Whose Genome is It, Anyway?

National Center for Human Genome Research, National Institutes of Health. "New Tools for Tomorrow's Health Research." Bethesda, MD: Department of Health and Human Services, 1992. 

 A quick glance around any public gathering will attest to the physical diversity of the human population. In most groups of people, some will be tall, others hefty; some will have brown eyes, and others blue. Physical attributes such as height, complexion, and hair and eye color are largely determined by genes - packets of the genetic material DNA, which makes up chromosomes in the human cell.

As scientists begin to map and analyze the molecular details of the complete set of human genes, whose will it be? In many ways, describing the anatomy of the human genome will be similar to studying the human heart, for example, or the human brain. While there are small differences from person to person in the size and shape of these organs, most of the key characteristics are the same. Although human beings are distinct from one another, they are really very similar in most biologically important respects. That's what makes us human. So the map of the human genome can really be based on information collected from many different people. And most of the information in that map will pertain to everyone.
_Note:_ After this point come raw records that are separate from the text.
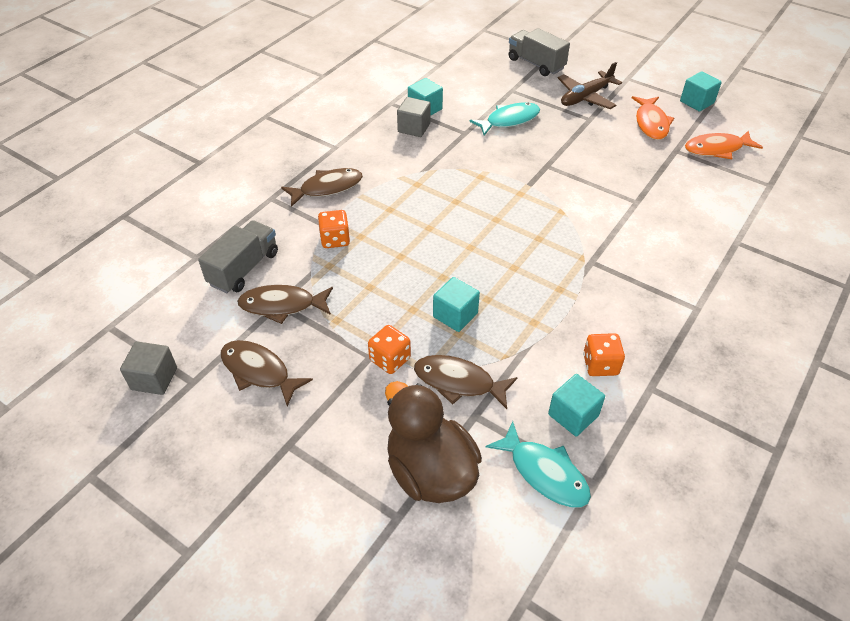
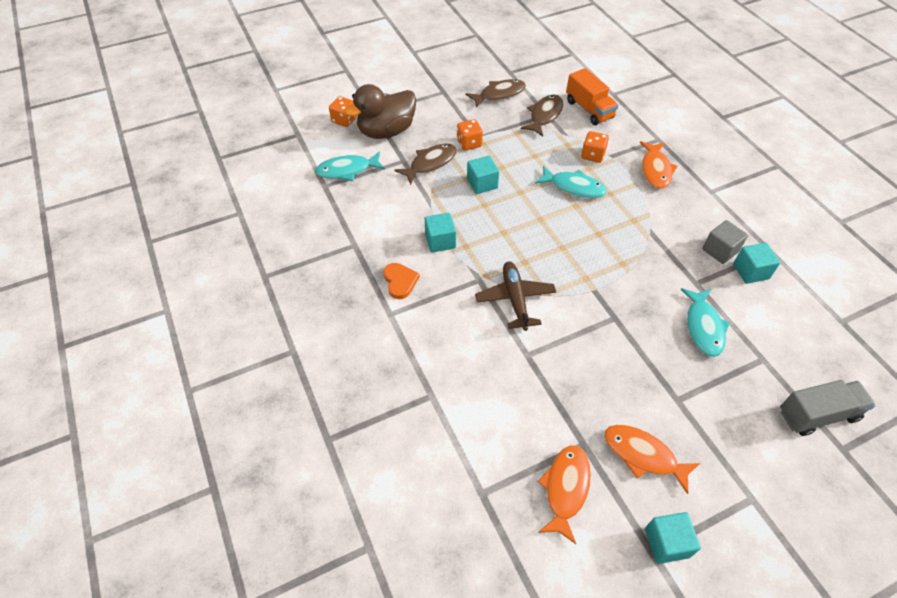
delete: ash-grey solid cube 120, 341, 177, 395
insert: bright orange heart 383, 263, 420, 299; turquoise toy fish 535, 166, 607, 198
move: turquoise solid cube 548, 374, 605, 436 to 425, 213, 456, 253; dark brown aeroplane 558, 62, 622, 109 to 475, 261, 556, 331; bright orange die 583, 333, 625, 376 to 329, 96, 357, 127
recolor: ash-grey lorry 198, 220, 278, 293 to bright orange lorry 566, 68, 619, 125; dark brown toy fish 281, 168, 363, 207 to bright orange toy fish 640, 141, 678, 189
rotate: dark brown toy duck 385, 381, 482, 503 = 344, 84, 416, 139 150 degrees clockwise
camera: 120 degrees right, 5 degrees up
The tiny differences between any two people rest in only 2 to 10 million (out of the 3 billion total) nucleotide bases, an amount that computes to about 1 percent or less of their total DNA. Because these small differences vary from person to person, it doesn't matter whose genome it is. For some studies, the differences will be the focus of interest. In other cases, it will be the similarities. Researchers at Baylor College of Medicine were given the assignment of mapping the sex chromosome X and chromosome 17. They collected DNA from patients who came into the clinic for genetic testing. Each sample is from a different and unrelated person. The cell culture collection contains a number of different human genomes.

Eventually, scientists will "map", or establish distinctive genetic landmarks, from one end of a chromosome to the other and add that information to the genetic map of the entire human genome. This complete map will become the "reference" to which researchers will compare DNA taken from a variety of people, as scientists look for disease genes and other important genetic regions located on chromosomes. A particular region on a chromosome, for example, may be found to contain information about height. Although the genetic content of that specific site may change slightly from person to person, the location of the site will be the same in each person's genome.

Because studying the entire six-foot stretch of human DNA is a huge project, scientists are tackling the genome one chromosome at a time. Even then, analyzing the information in just one chromosome is an enormous task for a single research group, so many scientists are studying only portions of a chromosome at a time. Even then, analyzing the information in just one chromosome is an enormous task for a single research group, so many scientists are studying only portions of a chromosome. The complete map for a single chromosome will then be derived from samples collected from several unrelated people by researchers in many different laboratories.

For several decades, geneticists searching for disease genes have studied human cells maintained in the laboratory. These cells originally came from people who have an inherited disease, from their healthy relatives who are carriers, or from other unrelated healthy people. But because human cells do not ordinarily survive long under laboratory conditions, scientists have had to invent ways to keep the cells alive long enough to perform detailed studies of DNA inside the cells.

Since almost all cells in the body contain the same genetic information, nearly any type of cell can be used as a source of DNA. A type of white blood cell called a lymphocyte is commonly used because it is easy to obtain from a blood sample. To get the cells to last longer in the laboratory, scientists infect lymphocytes in the test tube with a common virus known as EBV. This virus, the cause of mononucleosis, interrupts the cell's normal life cycle so it literally doesn't know when to die. Cells "immortalized" by EBV then grow and divide indefinitely in laboratory cultures, providing researchers with unlimited amounts of human DNA for genome studies.

In most labs, the donors of these pieces of biology's greatest puzzle will never be known. They are the genetic equivalent, according to one researcher, of the unknown soldier.